When the line containing "- 📝 **完整日志** | **Complete" is reached, copy it and each subsequent line of the material below exactly, through the last line.

Top of DATA RECORDS

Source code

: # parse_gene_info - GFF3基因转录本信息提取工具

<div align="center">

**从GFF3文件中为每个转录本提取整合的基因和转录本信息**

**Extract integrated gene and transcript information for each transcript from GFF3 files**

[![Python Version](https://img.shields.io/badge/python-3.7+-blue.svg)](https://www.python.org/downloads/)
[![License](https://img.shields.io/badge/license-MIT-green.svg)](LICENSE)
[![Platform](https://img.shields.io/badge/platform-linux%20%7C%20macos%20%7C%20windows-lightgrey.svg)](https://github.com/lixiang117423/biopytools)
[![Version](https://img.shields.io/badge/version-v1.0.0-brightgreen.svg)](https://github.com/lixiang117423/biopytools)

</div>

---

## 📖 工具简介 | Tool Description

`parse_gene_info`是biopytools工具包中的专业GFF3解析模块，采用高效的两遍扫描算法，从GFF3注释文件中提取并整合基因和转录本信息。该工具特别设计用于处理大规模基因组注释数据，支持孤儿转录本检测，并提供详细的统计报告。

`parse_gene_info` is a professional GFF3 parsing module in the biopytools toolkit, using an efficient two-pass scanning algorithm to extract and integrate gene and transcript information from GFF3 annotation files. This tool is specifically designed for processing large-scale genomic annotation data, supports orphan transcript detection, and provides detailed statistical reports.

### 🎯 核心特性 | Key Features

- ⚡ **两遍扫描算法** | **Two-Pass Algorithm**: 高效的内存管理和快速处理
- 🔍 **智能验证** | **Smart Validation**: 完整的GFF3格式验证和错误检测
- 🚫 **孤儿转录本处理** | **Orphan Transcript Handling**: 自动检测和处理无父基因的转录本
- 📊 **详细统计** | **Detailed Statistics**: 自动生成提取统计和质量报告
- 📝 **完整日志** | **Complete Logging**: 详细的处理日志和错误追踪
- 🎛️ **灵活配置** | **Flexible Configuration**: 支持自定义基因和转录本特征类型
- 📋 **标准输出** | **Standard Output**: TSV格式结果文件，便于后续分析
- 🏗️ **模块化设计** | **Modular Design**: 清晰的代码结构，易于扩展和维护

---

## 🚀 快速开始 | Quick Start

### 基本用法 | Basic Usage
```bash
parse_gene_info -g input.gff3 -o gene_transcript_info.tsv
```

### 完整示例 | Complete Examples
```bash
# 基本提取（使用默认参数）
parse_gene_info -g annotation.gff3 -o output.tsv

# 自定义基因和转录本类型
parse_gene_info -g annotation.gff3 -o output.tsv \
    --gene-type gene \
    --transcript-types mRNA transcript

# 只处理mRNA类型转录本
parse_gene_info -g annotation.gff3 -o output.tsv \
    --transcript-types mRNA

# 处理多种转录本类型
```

Bottom of DATA RECORDS

EXERCISE SOLUTION:
- 📝 **完整日志** | **Complete Logging**: 详细的处理日志和错误追踪
- 🎛️ **灵活配置** | **Flexible Configuration**: 支持自定义基因和转录本特征类型
- 📋 **标准输出** | **Standard Output**: TSV格式结果文件，便于后续分析
- 🏗️ **模块化设计** | **Modular Design**: 清晰的代码结构，易于扩展和维护

---

## 🚀 快速开始 | Quick Start

### 基本用法 | Basic Usage
```bash
parse_gene_info -g input.gff3 -o gene_transcript_info.tsv
```

### 完整示例 | Complete Examples
```bash
# 基本提取（使用默认参数）
parse_gene_info -g annotation.gff3 -o output.tsv

# 自定义基因和转录本类型
parse_gene_info -g annotation.gff3 -o output.tsv \
    --gene-type gene \
    --transcript-types mRNA transcript

# 只处理mRNA类型转录本
parse_gene_info -g annotation.gff3 -o output.tsv \
    --transcript-types mRNA

# 处理多种转录本类型
```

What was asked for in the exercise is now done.